The County of Maui’s liquor rules state very clearly that it’s not
enough if a licensee’s staff simply takes note that one of their
customers may be drunk. Nor is it enough if the licensee’s staff
engages in what the industry calls “slow service,” even to the point of
pretending not to hear the customer’s request for another drink. In
fact, it’s not even enough if the licensee cuts off a potential drunk:
under Maui’s liquor rules, all licensees must physically remove from
the premises any customer they consider to be intoxicated. To do less
than that is to invite serious fines and penalties.
Mulligan’s at the Wharf found this out during the Apr. 5, 2007
Liquor Control Adjudication Board hearing. On June 14, 2006, the Maui
Police Department arrested a woman in Ka`anapali for driving under the
influence.
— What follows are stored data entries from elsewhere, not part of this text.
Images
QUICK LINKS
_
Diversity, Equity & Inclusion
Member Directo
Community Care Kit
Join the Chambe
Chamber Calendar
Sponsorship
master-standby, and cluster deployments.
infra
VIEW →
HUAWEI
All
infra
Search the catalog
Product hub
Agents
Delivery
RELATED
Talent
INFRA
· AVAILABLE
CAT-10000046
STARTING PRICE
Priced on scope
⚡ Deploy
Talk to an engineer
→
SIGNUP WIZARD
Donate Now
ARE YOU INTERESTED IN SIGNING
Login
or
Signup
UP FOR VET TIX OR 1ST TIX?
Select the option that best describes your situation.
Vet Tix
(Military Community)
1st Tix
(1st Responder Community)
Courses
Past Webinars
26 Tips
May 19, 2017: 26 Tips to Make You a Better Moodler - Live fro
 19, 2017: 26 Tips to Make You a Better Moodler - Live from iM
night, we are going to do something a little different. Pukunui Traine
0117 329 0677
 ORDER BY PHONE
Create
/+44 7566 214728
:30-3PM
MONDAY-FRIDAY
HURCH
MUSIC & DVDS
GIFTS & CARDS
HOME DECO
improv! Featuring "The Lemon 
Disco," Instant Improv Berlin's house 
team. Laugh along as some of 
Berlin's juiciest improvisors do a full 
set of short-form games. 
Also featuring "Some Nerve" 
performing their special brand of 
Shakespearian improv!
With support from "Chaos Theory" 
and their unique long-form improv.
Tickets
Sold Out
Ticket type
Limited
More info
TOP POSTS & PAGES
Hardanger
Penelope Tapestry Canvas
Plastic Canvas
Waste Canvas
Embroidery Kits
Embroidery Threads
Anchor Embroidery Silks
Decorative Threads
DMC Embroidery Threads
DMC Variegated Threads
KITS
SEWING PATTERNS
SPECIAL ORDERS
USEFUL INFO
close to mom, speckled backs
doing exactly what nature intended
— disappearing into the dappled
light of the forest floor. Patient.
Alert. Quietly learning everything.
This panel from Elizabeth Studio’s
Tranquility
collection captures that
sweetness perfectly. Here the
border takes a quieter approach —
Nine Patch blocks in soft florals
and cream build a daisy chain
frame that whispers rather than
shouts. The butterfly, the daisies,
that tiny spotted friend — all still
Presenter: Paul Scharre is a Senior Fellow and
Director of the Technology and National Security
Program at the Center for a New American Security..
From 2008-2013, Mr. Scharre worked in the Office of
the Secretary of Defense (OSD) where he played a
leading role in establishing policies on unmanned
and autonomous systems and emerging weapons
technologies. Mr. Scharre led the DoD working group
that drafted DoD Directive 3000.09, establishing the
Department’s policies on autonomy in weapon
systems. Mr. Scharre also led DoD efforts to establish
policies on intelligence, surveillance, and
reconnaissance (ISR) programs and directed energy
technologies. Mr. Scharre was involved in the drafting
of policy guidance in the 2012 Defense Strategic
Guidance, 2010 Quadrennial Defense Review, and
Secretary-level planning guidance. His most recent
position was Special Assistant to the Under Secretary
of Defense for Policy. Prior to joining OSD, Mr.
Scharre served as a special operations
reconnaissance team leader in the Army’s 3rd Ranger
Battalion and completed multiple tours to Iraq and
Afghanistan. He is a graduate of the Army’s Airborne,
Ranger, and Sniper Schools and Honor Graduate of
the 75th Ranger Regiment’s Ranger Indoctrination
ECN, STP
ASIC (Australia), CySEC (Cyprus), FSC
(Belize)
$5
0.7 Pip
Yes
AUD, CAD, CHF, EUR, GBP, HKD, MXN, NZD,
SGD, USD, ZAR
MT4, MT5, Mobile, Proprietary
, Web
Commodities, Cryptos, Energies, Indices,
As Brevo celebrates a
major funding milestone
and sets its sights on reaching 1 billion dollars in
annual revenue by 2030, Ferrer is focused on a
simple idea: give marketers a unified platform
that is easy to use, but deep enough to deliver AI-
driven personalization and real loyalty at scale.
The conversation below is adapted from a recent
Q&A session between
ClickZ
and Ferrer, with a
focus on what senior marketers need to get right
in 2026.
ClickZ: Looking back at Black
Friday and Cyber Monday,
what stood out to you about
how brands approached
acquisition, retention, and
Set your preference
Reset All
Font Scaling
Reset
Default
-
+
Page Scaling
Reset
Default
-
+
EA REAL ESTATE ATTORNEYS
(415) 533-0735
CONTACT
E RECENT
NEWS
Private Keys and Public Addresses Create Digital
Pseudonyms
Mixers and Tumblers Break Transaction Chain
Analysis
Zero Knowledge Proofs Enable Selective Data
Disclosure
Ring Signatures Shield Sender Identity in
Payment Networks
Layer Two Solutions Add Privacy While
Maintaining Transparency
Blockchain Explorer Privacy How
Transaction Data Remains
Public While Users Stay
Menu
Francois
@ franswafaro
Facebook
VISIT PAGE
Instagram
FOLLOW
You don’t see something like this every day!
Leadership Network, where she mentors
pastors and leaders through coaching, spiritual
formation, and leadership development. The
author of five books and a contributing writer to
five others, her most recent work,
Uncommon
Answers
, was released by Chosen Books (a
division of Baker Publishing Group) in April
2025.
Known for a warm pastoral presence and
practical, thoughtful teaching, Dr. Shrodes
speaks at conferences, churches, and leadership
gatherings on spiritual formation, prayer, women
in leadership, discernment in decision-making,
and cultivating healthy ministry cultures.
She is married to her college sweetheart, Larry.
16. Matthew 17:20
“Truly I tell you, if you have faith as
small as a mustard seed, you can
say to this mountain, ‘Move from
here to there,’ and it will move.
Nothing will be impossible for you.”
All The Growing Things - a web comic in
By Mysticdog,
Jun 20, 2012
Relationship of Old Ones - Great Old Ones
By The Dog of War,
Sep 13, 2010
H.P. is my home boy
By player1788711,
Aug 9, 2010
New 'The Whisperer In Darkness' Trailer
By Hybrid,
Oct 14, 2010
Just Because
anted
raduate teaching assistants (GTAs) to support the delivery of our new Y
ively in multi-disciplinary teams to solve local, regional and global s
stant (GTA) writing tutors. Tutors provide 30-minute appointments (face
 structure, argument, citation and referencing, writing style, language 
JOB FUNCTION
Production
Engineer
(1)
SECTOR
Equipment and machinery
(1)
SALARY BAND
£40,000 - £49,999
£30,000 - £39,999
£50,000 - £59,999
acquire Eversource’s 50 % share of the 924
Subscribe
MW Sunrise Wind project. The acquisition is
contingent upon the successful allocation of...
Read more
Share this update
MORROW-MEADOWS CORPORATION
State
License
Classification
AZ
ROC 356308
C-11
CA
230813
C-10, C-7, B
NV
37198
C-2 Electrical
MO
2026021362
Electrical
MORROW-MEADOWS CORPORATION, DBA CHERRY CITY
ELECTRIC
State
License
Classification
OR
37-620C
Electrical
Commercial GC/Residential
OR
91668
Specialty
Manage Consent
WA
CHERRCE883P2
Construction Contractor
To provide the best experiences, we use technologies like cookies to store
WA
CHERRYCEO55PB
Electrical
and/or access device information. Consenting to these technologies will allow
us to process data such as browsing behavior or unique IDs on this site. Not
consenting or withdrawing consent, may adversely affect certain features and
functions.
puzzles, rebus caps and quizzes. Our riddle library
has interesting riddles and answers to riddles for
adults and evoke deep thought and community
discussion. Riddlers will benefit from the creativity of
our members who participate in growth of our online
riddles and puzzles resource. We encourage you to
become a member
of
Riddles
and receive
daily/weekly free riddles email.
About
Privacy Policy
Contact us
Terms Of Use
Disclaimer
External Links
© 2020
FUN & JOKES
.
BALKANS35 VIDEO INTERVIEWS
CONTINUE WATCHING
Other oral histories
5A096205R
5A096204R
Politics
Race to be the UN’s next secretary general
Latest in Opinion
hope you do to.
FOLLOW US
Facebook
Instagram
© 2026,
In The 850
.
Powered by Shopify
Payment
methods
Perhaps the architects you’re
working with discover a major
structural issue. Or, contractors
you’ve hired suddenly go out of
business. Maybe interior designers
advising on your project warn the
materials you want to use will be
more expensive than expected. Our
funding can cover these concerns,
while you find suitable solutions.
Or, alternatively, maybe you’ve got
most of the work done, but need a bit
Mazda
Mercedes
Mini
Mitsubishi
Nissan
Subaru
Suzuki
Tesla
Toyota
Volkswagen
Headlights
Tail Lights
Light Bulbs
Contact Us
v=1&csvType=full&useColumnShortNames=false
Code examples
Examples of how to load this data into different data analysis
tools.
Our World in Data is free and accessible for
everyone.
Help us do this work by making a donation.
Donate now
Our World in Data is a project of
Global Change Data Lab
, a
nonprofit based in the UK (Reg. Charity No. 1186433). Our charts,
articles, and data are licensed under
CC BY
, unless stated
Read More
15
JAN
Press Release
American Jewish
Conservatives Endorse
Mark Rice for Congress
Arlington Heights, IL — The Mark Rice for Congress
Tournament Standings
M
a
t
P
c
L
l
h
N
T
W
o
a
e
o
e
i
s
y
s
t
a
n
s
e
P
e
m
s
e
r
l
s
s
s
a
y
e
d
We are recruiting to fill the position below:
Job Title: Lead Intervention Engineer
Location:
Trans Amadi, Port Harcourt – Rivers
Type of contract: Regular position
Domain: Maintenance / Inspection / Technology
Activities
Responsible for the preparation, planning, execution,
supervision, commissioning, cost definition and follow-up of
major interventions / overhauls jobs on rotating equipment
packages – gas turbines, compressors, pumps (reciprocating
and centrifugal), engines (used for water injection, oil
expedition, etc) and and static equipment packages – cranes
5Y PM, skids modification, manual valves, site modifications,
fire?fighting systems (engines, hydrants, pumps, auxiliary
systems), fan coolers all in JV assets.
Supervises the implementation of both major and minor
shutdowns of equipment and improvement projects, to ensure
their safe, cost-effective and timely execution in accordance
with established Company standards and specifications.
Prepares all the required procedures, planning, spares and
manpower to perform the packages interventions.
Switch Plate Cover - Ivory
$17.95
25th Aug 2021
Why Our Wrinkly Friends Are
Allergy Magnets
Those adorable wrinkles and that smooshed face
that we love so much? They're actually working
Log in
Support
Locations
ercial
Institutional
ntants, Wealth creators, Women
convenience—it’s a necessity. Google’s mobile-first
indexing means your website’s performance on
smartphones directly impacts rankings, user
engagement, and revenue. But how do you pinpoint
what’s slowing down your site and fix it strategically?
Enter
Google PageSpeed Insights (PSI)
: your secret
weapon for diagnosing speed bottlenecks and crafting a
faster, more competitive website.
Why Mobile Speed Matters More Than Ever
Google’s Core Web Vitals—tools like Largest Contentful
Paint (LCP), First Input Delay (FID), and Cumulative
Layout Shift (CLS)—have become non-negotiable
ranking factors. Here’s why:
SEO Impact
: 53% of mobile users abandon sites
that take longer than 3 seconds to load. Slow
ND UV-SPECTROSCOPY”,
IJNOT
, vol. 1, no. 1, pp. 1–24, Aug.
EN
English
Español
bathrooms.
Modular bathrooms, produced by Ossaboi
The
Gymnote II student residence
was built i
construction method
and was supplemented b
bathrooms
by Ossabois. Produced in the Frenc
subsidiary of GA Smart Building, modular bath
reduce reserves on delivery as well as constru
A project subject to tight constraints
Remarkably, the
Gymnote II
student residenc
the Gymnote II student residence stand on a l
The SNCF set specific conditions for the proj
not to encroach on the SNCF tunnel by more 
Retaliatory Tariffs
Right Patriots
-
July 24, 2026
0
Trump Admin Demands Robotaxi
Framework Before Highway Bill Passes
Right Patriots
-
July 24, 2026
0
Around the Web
An LC investigator subsequently asked where she’d been
drinking, and she said Mulligan’s (she had attended a fundraiser for a
young resident suffering from cancer).
At the Apr. 5 hearing Mulligan’s owner Kevin O’Kennedy argued over
how many drinks the woman actually consumed on the night in
question—his bartender said they served her two before “ignoring” her
request for a third; her husband said she’d had “three or four”—but he
conceded the point that his staff should have thrown her out when they
realized she was intoxicated.
“I’ve not been before this board before,” he told the nine members.
“She was coherent [though] she had a wobble in her wiggle… [But] the
letter of the law states that we recognized she was intoxicated and
that she was not allowed to stay.”
And that’s why Mulligan’s was in the dock. O’Kennedy’s staff tagged
a customer as intoxicated and even stopped serving her, but because
they didn’t kick her out the hammer was going to fall on them.
After nearly half an hour of deliberation, the board returned with
exactly the punishment asked for by Deputy Prosecuting Attorney Andrew
Martin: $4,000 in fines, with half that amount suspended if Mulligan’s
can avoid a similar violation for a year.